Glenny's sprawling, ambitious McMafia: A Journey Through the Global Criminal 
Underworld tracks major players in this transnational brotherhood across 
five continents. Profit - not national, religious, or ethnic identity - 
governs their complex alliances. From Moscow to Spokane, Lagos to Tokyo, 
today's globalized, organized crime is as pervasive, entrepreneurial, and 
"every bit as cosmopolitan as Shell, Nike, or McDonald's." The "shadow 
economy" it governs - tax dodges, human trafficking, and, most profitably, 
oil, arms, drug, and diamond dealing - now accounts for a staggering 15 to 
20 percent of global turnover. What's more, Glenny writes, "this shadow 
world is by no means distinct from its partner in the light."

To map it, Glenny embarked on a reporting odyssey: smuggling Kazakh caviar, 
learning the secrets of Canadian pot smugglers, scoping out Tel Aviv 
brothels, and sharing a memorable afternoon tea with one of Bombay's most 
notorious hit-men. The result is a smart, outraged, and vividly described 
whirlwind tour of criminal conspiracy.

The leaps of geography and logic in "McMafia" can be hard to follow. But its 
thesis is clear, compelling, and scary: the West may have declared war on 
terrorism, but organized crime is by far the more serious threat to our 
world today, and one we ignore at our peril.

That threat is both physical (scattered across the globe, the former Soviet 
nuclear arsenal poses perhaps a greater threat now than it did at the height 
of the cold war) and virtual (for the tech-savvy, cybercrime is a lucrative 
new world of criminal possibility).

On the ground in El Salvador, and other failed states recently engulfed by 
violence, the proximate threat is "testosterone-driven young men who are 
suddenly unemployed but have grown accustomed to their omnipotence."

Likewise in post-Soviet economies, where countless operatives lost their 
jobs: "secret police, counterintelligence officers, Special Forces 
commandos, and border guards, as well as homicide detectives and traffic 
cops. Their skills included surveillance, smuggling, killing people, 
establishing networks, and blackmail" - and only organized crime was hiring.

For women in today's struggling states, the threat is more intimate: 
kidnapping and sexual exploitation, often facilitated by friends or 
relatives. In the cold language of the global marketplace, women forced into 
prostitution are often "an entry-level commodity" for criminals, because 
"the initial outlay is a fraction of the sum required to engage in car 
theft" and "they can cross borders legally and do not attract the attention 
of sniffer dogs."

Glenny reserves his most undisguised contempt for their tormentors.

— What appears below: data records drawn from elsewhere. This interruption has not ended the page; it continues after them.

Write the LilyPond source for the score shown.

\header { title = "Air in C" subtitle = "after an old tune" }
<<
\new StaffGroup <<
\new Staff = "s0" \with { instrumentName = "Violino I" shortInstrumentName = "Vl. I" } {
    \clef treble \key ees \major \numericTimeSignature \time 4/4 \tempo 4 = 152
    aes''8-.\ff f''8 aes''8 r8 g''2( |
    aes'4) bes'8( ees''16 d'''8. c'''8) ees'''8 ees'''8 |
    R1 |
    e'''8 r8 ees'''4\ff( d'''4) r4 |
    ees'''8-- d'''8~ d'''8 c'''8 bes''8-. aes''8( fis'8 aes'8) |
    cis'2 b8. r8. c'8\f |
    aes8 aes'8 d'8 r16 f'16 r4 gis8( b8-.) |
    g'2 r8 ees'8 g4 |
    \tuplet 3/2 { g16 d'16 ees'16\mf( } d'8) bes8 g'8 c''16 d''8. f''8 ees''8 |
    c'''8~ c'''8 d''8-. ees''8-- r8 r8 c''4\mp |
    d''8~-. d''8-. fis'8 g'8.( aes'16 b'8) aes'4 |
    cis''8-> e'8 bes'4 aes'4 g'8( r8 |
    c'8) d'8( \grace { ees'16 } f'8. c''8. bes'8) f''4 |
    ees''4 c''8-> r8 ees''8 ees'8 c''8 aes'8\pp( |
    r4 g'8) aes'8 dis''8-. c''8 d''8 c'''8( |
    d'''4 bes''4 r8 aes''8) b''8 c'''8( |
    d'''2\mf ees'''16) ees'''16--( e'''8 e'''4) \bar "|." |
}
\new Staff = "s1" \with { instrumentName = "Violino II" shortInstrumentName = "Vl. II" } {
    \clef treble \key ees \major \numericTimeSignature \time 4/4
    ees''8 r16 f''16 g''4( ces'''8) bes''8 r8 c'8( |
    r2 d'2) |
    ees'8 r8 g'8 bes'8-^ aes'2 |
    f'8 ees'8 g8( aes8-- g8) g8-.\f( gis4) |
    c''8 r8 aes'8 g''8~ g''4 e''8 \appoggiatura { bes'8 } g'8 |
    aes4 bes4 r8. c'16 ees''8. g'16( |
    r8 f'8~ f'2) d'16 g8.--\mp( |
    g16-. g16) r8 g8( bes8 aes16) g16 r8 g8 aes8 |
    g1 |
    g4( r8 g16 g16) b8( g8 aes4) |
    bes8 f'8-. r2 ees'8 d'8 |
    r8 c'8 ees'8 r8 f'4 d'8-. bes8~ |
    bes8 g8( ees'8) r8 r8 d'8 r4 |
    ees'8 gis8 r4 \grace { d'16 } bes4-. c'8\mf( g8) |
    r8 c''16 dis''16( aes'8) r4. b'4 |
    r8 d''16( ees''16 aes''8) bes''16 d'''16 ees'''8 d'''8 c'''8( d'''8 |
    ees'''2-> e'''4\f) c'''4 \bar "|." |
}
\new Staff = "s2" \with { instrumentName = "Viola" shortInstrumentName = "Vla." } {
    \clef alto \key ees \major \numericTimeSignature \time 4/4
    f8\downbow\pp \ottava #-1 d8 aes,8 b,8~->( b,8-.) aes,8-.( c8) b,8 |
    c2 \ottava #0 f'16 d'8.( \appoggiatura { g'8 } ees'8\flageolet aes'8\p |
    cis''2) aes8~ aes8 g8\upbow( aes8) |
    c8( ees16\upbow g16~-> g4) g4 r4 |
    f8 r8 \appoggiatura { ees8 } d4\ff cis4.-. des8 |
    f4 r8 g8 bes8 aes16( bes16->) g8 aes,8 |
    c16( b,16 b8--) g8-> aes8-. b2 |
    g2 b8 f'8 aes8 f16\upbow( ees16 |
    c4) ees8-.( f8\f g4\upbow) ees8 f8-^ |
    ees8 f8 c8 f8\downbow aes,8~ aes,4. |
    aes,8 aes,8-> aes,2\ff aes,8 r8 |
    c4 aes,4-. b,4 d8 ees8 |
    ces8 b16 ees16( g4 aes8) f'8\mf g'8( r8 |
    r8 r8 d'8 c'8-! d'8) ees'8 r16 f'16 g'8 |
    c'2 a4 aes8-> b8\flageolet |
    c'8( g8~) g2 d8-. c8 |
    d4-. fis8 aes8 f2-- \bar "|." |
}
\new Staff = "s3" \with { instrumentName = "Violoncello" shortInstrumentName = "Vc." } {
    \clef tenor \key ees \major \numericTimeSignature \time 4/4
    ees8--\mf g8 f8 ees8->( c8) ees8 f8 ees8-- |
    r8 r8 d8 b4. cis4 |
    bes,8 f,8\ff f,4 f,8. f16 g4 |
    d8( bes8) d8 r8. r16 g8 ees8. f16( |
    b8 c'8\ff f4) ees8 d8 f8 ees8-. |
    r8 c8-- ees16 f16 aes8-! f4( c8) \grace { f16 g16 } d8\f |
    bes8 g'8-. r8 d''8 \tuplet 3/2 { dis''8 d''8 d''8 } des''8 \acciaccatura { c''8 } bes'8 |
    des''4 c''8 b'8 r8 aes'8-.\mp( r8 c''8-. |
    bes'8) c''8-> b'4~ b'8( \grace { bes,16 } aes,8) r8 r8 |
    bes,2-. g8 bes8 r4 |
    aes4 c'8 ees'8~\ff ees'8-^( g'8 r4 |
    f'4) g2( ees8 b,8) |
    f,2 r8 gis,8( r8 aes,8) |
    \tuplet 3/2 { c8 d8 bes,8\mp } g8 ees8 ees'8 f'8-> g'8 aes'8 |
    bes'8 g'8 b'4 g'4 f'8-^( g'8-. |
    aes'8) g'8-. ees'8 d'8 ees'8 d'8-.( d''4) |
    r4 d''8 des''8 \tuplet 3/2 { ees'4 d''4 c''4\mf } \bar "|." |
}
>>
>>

He has no love, either, for the Russian oligarchs - with their ludicrous 
Soviet-nostalgia parties, complete with toiling peasants - who have pillaged 
the country's mineral resources and laundered billions beyond its borders 
while the majority of the populace struggles to eke out a living. Neither 
does he spare any patience for the rapacious Western appetites so much of 
today's illegal trafficking aims to satisfy.

But certain criminals, Glenny writes, make good points: the Nigerian e-mail 
scammers who see robbing greedy, gullible Westerners as payback for an ugly 
colonial legacy, or the Chinese snakeheads who bring a needed, albeit 
illegal, labor force to shrinking European economies. What's more, in cities 
like Odessa, enlightened criminal leaders have helped to maintain order in 
the face of political and economic catastrophe.

For all these reasons, policing global crime is an unprecedented challenge. 
The most urgent need, Glenny says, is for greater regulation of financial 
markets, because "the deeper the involvement of shadow funds with the licit 
money markets, the harder it becomes to follow the cash that is the key to 
the successful policing of international organized crime."

Meantime, like their licit counterparts, many criminals see their future in 
outsourcing to China.

Although his story becomes increasingly disjointed as it progresses, 
Glenny's journey through the international underworld is, on the whole, a 
rich and illuminating one. The problem of crime in a globalizing world may 
have no quick fix - but in "McMafia," it has quite a strong introduction.